Early Data (0-RTT) Advanced expands the capabilities of Early Data (0-RTT) by adding support for URLs with query string parameters. For security reasons, basic Early Data disallows query string parameters, but these can be manually allowed by using this advanced behavior.

📘

Soon this advanced behavior will also allow you to support Early Data with other HTTP methods besides GET.

Before you begin

• Make sure you understand the potential security risks when enabling this behavior. You should make the necessary backend changes to prevent replay attacks when accepting 0-RTT requests at the origin. Learn more about Caveats and known issues.
• This behavior is optional and requires an additional module added to your contract. To enable it, contact your Akamai representative.
• The base Early Data (0-RTT) behavior should be present in the property in order to use the Early Data (0-RTT) Advanced behavior.

How it works

The behavior works in the same way as its base version, Early Data (0-RTT).

Features and options

Implementation

Add the Early Data (0-RTT) Advanced behavior to your property.

In contrast to the base Early Data (0-RTT) behavior, of which you can only have one instance, you can add multiple instances of the Early Data (0-RTT) Advanced behavior in your property. The behavior allows matching criteria — for example, request path, file extension, request headers and other client request attributes — to selectively enable Early Data query parameter support for specific (API) paths/endpoints or clients.

Caveats and known issues

Consider the following points when adding the Early Data behavior to your property:

• Early Data and Enforce mTLS settings.
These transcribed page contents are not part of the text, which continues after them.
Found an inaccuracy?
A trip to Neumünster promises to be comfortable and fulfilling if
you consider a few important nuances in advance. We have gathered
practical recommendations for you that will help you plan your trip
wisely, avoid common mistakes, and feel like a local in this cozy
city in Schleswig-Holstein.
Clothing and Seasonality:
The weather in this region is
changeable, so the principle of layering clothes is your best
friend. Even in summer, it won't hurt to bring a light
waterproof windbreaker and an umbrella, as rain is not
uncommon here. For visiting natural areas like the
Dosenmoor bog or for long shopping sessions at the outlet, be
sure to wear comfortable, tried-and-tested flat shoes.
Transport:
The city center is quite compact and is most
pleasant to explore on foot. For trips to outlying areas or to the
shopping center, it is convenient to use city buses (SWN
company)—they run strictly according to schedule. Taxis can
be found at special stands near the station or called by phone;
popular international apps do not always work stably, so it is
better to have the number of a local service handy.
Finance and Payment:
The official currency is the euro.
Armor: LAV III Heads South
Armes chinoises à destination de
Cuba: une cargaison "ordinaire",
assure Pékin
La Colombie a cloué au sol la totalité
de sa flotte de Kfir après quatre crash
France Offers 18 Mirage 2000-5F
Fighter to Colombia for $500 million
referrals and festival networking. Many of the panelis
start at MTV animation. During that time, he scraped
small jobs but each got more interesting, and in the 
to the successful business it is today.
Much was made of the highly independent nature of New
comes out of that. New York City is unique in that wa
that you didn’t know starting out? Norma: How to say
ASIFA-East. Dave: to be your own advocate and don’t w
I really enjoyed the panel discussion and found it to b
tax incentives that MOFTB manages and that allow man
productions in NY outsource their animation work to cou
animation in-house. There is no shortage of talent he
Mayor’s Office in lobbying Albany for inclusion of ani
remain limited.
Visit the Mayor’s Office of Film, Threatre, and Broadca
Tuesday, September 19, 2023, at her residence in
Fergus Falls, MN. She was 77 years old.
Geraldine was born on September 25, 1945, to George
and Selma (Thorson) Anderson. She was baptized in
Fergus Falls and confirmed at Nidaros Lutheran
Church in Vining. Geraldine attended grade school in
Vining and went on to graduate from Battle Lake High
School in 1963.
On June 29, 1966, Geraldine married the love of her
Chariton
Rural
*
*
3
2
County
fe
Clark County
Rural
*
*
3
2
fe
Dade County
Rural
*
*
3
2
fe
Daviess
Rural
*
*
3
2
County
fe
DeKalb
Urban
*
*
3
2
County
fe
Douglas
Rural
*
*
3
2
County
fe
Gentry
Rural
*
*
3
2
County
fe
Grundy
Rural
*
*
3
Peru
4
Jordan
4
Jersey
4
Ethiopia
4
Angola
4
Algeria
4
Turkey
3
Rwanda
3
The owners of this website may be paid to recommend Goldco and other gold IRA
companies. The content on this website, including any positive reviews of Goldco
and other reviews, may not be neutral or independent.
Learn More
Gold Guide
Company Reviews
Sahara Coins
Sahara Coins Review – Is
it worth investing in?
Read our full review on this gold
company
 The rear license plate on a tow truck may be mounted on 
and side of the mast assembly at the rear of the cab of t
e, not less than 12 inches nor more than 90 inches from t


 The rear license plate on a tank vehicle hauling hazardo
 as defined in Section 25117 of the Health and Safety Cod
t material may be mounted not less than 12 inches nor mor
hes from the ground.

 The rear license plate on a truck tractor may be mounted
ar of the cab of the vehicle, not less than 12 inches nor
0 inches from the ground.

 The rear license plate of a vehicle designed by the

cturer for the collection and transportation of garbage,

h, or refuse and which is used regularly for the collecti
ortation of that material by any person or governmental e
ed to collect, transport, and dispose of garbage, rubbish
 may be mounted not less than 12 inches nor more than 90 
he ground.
Early Data (0-RTT) Advanced isn’t compatible with the Enforce mTLS settings behavior. Remove either of these behaviors from the rule tree, as your property can't include both.
• Reduced forward security. Early Data is encrypted with keys derived from a session key. If an attacker gets access to this key, they could decrypt the early data.
• Replay attacks. An attacker could capture packets containing early data and replay them against the server. This is why the base Early Data (0-RTT) behavior limits support to GET requests without query parameters only, as these are most likely to be idempotent and don’t change permanent state. With this advanced behavior, you can manually allow more types of requests. However, make sure your backend APIs and endpoints can deal with duplicate and replayed requests, especially when processing sensitive operations. For example, payments, authentication tokens, and state changes. Akamai can’t do this for you.
• HTTP 425 Too Early Response. As per the RFC8470 standard, any request that originates from Early Data and goes forward to the origin server will include the Early-Data: 1 HTTP request header. Seeing this header, the origin server can respond with a 425 Too Early status code, which indicates the client should resend the request after completion of the TLS handshake.